> _Task description_:
Return each line of the entries that holds the string "right".

> _Records supplied_:
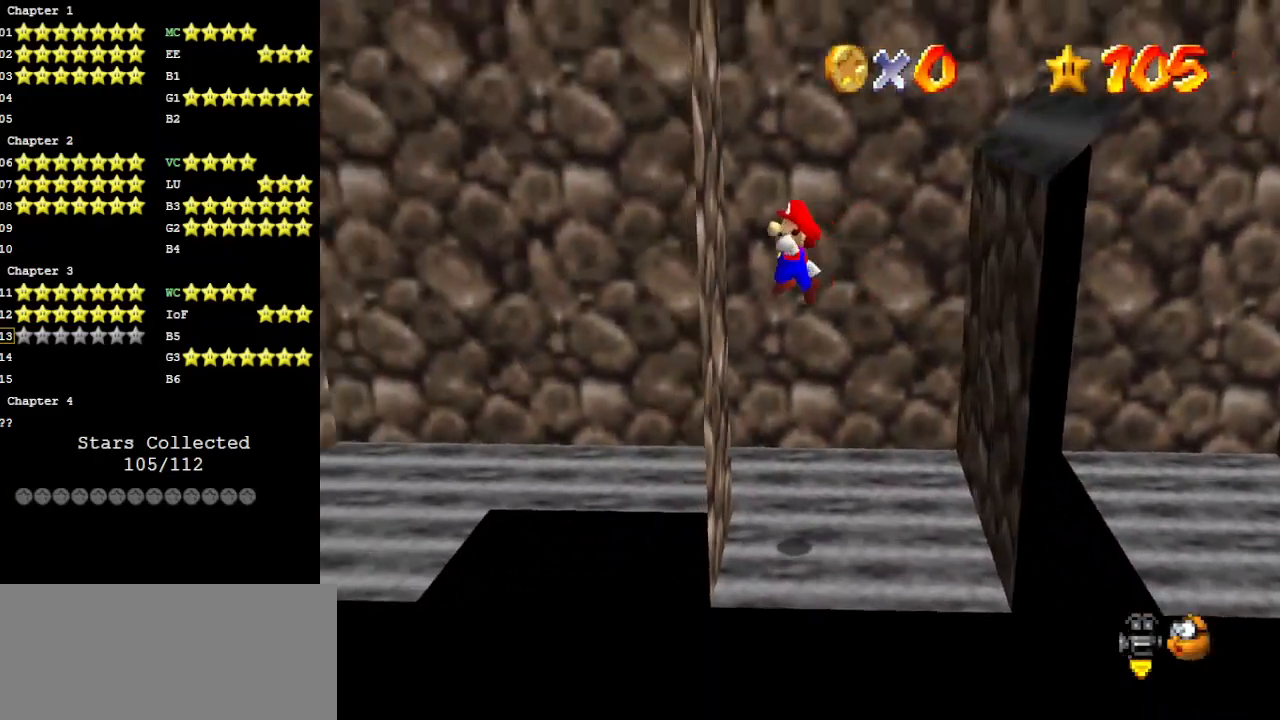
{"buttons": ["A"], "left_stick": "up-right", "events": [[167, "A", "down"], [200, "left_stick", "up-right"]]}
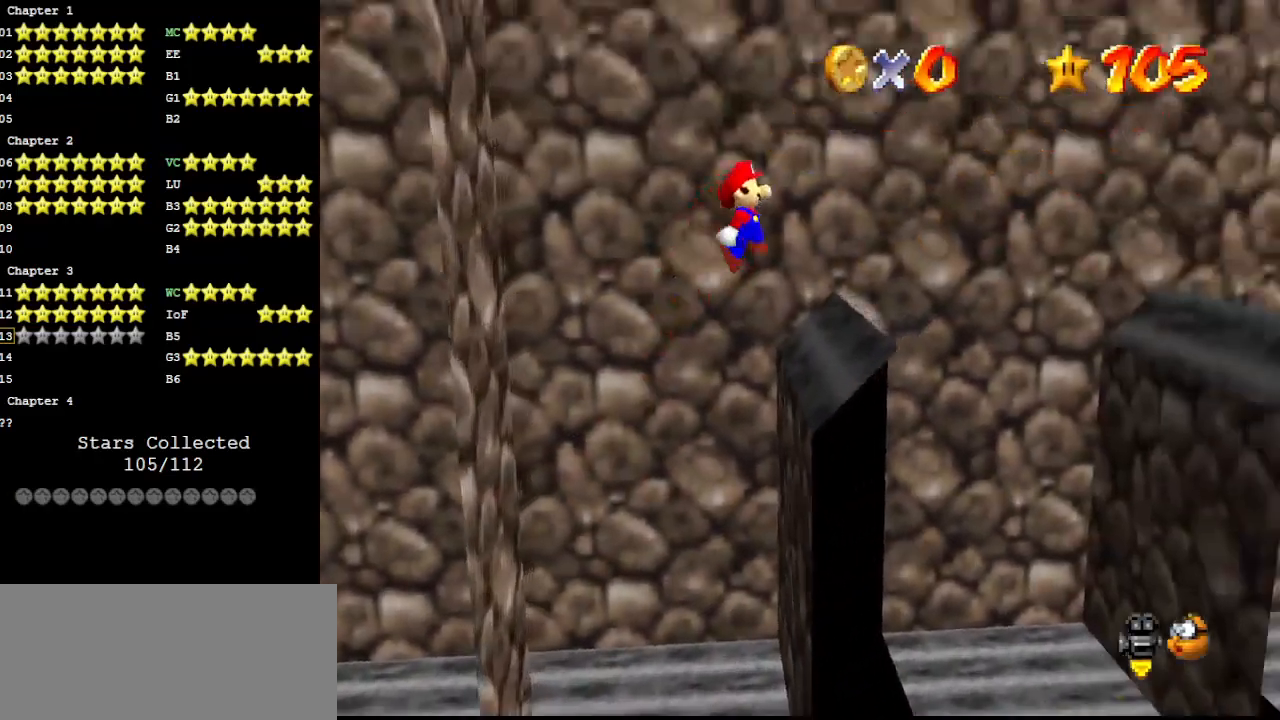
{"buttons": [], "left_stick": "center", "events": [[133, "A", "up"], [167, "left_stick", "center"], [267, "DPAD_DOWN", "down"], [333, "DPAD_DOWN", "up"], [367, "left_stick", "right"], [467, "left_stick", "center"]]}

==

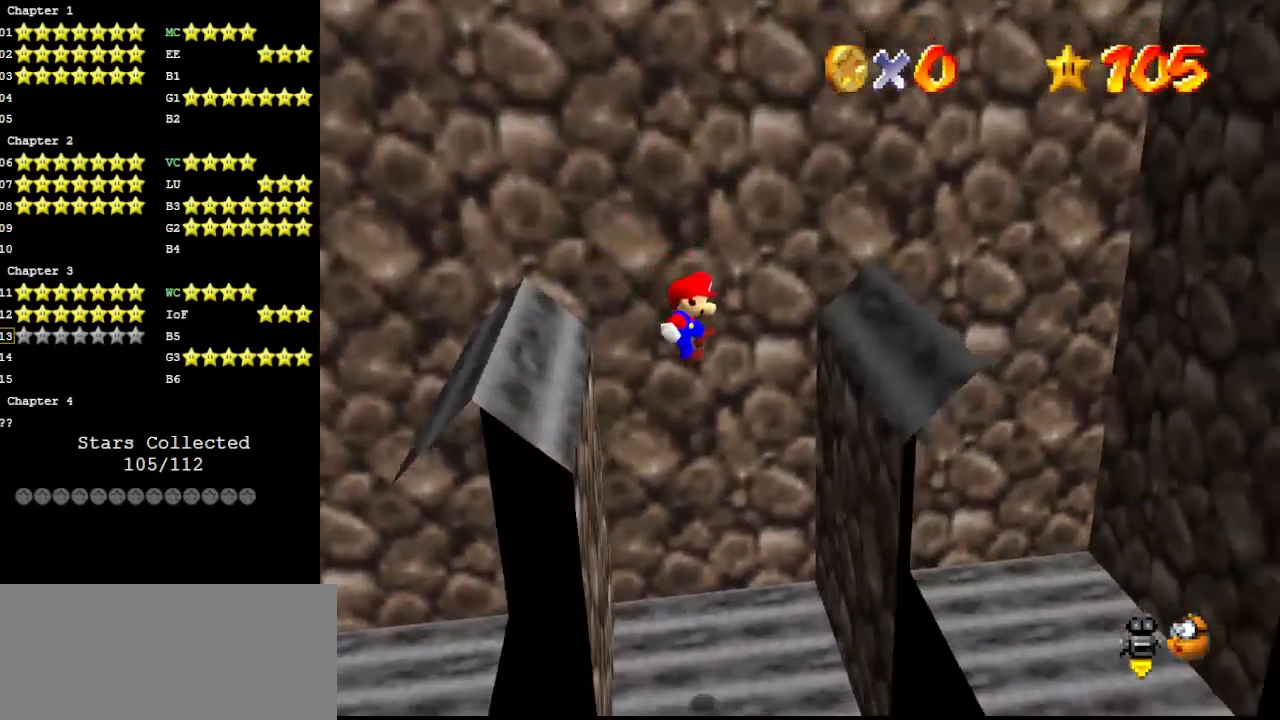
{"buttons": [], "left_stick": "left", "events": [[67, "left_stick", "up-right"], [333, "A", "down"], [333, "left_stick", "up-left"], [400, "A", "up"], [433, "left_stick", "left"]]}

--

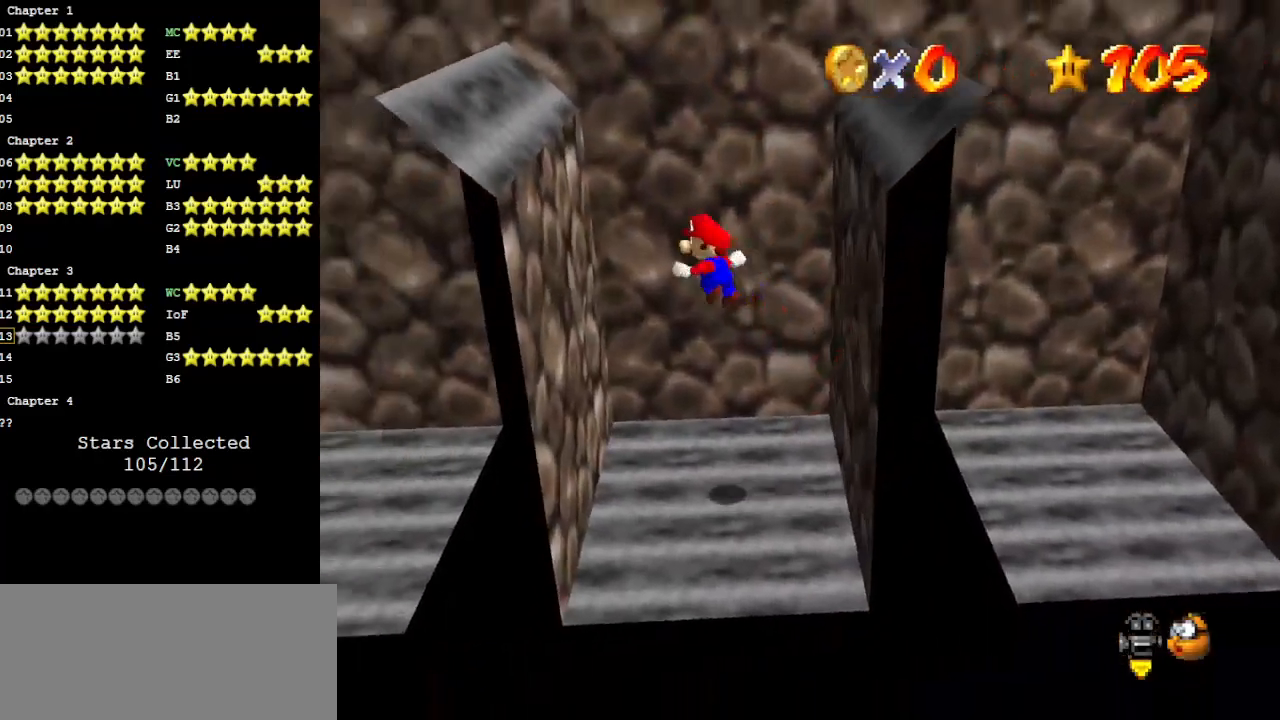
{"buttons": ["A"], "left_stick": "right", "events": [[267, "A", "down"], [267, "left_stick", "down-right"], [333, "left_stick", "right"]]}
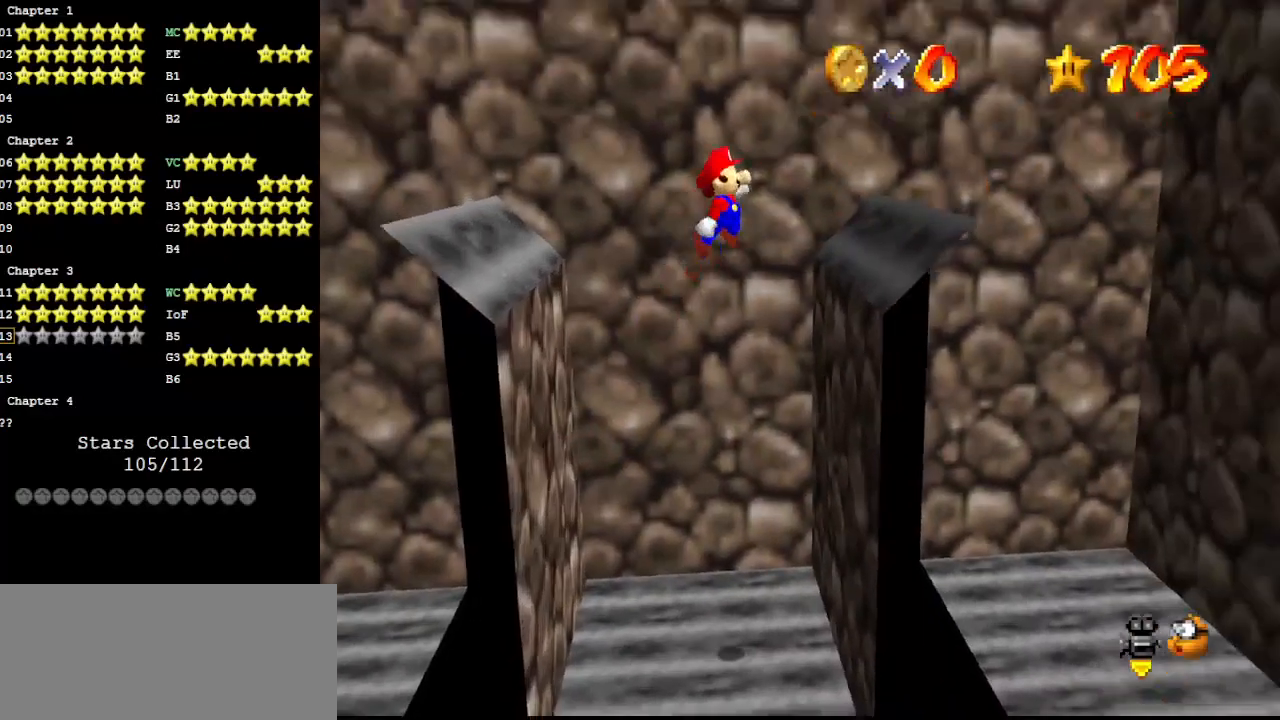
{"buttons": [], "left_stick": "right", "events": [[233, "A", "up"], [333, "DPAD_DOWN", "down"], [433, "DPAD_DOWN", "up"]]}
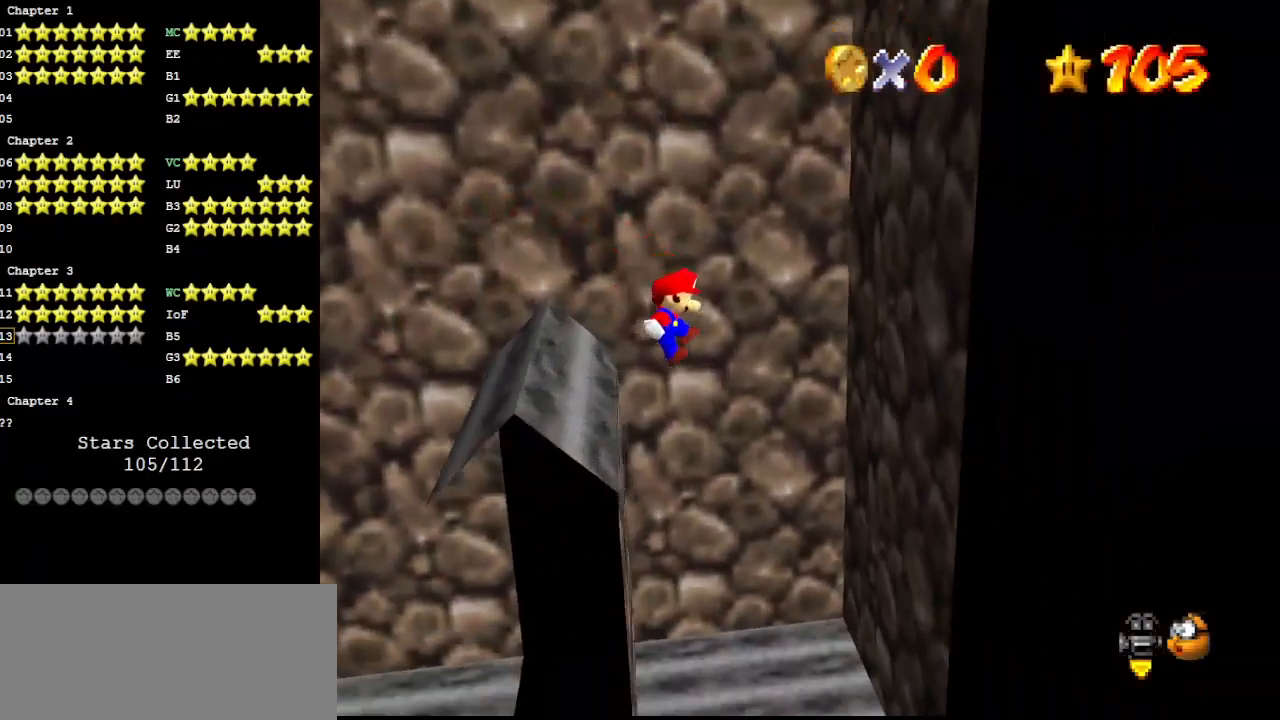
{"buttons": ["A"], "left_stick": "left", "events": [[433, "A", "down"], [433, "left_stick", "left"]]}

> _Solution for this task_:
{"buttons": ["A"], "left_stick": "up-right", "events": [[167, "A", "down"], [200, "left_stick", "up-right"]]}
{"buttons": [], "left_stick": "center", "events": [[133, "A", "up"], [167, "left_stick", "center"], [267, "DPAD_DOWN", "down"], [333, "DPAD_DOWN", "up"], [367, "left_stick", "right"], [467, "left_stick", "center"]]}
{"buttons": [], "left_stick": "left", "events": [[67, "left_stick", "up-right"], [333, "A", "down"], [333, "left_stick", "up-left"], [400, "A", "up"], [433, "left_stick", "left"]]}
{"buttons": ["A"], "left_stick": "right", "events": [[267, "A", "down"], [267, "left_stick", "down-right"], [333, "left_stick", "right"]]}
{"buttons": [], "left_stick": "right", "events": [[233, "A", "up"], [333, "DPAD_DOWN", "down"], [433, "DPAD_DOWN", "up"]]}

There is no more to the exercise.